Inconfondibile Anche lo stile della carrozzeria conferma la coerenza del modello 997: i fianchi larghi, il posteriore allungato e sensuale, i gruppi ottici (di nuovo tondi come sulla 993), tutto come da copione. A questo aggiungete dei cerchi pentarazze stupendi, quattro bei terminali di scarico, un abitacolo rifinito da berlina, mescolate bene ed avete trovato la formula magica per creare la sportiva perfetta.
Perfetta poiché, lo abbiamo scoperto guidandola ad Adria, la Porsche 911 Carrera 4S passa dalla strada alla pista con una facilità incredibile, garantendo in entrambi gli ambienti un comportamento impeccabile. Perchè è rigida ma non secca, potente ma non intrattabile, e confidenziale il giusto per dare la possibilità anche al neofita di affrontare i cordoli senza troppi imbarazzi.

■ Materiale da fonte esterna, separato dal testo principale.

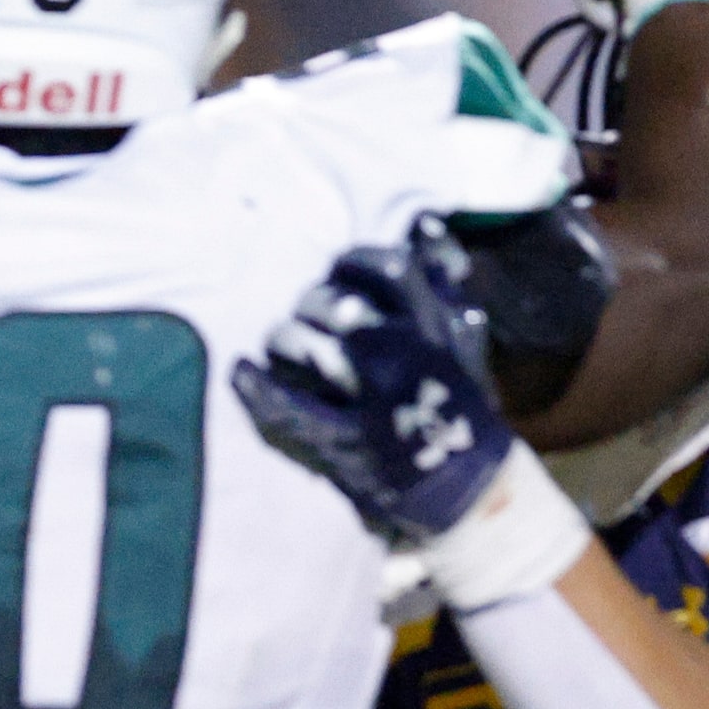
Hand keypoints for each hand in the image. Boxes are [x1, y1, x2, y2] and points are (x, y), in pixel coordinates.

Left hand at [232, 219, 514, 543]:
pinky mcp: (347, 445)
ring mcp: (374, 403)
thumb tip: (421, 223)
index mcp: (436, 327)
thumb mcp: (460, 336)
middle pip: (337, 306)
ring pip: (310, 350)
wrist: (468, 486)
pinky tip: (240, 370)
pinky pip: (290, 409)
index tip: (340, 268)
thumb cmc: (455, 400)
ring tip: (278, 340)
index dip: (354, 261)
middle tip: (306, 312)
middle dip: (313, 304)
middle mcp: (405, 358)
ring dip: (284, 338)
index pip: (389, 268)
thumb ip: (438, 279)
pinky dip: (257, 388)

Si gira! Prendiamo posto nell'abitacolo, senza contorsionismi, e facciamo i conti con dei sedili molto profilati ma comodi. La seduta è bassa, le gambe quasi distese, ed il comando della frizione piuttosto tonico. Diamo vita al sei cilindri nella pit lane dell'Adria International Raceway, ruotando la chiave posta alla sinistra del volante. Il motore gira preciso e poco invadente al minimo, mentre l'innesto della prima e la successiva sgasata lo risvegliano dal torpore mettendo in luce la sua vera indole. Partiamo, e non facciamo in tempo ad inserire la terza che è già tempo di aggredire i freni per il primo tornante: il circuito veneto è infatti molto movimentato, con una lunghezza di 2.702 metri e molte curve lente, terreno adatto per verificare la bontà dinamica di un mezzo sportivo senza dover chiamare in causa la parte alta del contachilometri.